Hiking, Writing, Patio Furniture… This is life.

Today a co-worker told me a cliche that I had never heard before.  She said, after a conversation about changing jobs and moving towns, that “you bloom where you’re planted.”  That honestly scared me.  As a high school student, I had constantly worried about remaining in my home town and becoming just another face that melted into the generations of families that never left the county.  I knew, beyond a doubt, that I never wanted to be that.

Fast forward about eight years (whoa I’m old), and here I am.  I am sitting on the deck of my rented townhouse on my new patio furniture and I’m thinking about my life.  I’ve got a lovely home with a great husband, I travel most weekends, and I experience life as best as I can.  However, I am entirely different than what I pictured in high school.  High school me wouldn’t be ashamed, but she would definitely be shocked.  I think I would like to explain to her that sometimes you grow happy where you are and with what you’re doing.  Sometimes you’re doing what you need to for that moment, but tomorrow might be different.

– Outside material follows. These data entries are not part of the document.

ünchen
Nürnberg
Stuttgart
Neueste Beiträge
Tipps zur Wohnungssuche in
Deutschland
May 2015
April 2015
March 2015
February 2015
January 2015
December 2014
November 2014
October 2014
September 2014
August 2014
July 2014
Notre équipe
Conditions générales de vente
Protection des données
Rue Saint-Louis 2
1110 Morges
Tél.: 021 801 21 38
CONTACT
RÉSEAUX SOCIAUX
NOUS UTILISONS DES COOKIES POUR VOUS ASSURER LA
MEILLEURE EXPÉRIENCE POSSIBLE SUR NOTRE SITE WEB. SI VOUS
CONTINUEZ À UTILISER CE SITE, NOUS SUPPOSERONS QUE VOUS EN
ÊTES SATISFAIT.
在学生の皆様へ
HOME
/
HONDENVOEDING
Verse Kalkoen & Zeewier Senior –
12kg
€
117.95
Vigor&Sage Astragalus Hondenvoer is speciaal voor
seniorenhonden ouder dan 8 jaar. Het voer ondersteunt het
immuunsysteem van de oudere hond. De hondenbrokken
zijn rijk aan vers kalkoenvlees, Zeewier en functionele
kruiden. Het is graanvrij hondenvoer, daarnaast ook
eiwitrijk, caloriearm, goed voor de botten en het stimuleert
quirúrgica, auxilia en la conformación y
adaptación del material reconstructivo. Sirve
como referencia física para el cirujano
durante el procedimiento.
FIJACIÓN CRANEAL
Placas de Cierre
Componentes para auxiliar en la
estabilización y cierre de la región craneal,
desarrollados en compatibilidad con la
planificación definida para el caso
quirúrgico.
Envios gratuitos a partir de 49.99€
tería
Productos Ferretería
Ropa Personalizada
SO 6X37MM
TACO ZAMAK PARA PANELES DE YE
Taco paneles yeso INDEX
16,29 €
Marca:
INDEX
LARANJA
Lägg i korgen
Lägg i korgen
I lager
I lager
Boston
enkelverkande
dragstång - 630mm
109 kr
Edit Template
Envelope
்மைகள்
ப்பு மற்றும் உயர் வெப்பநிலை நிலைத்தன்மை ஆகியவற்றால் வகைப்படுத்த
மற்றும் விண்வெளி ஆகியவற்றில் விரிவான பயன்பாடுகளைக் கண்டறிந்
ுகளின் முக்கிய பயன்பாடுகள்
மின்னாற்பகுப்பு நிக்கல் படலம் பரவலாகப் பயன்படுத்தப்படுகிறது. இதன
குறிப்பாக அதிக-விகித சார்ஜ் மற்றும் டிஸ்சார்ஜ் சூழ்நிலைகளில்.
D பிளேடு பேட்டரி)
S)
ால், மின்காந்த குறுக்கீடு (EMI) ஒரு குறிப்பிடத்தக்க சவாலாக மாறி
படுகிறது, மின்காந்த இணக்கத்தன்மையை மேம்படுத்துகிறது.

But, I’m not done.  I’m not planted.  While I’m still in my community where you can leave your front door open for some sun and the biggest excitement of the county is the fair, I haven’t planted myself.  My husband and I still rent and we know that it isn’t rent to own.  We aren’t ready for that.  If our dream city of Seattle comes a-calling, we want to answer her siren song.  We don’t want to be held down.

So, yes… You make the best of where you’re planted.  You’re in the here and you’re in the now, but tomorrow you could be transplanted.  Be ready for a new container, new soil, and new sun.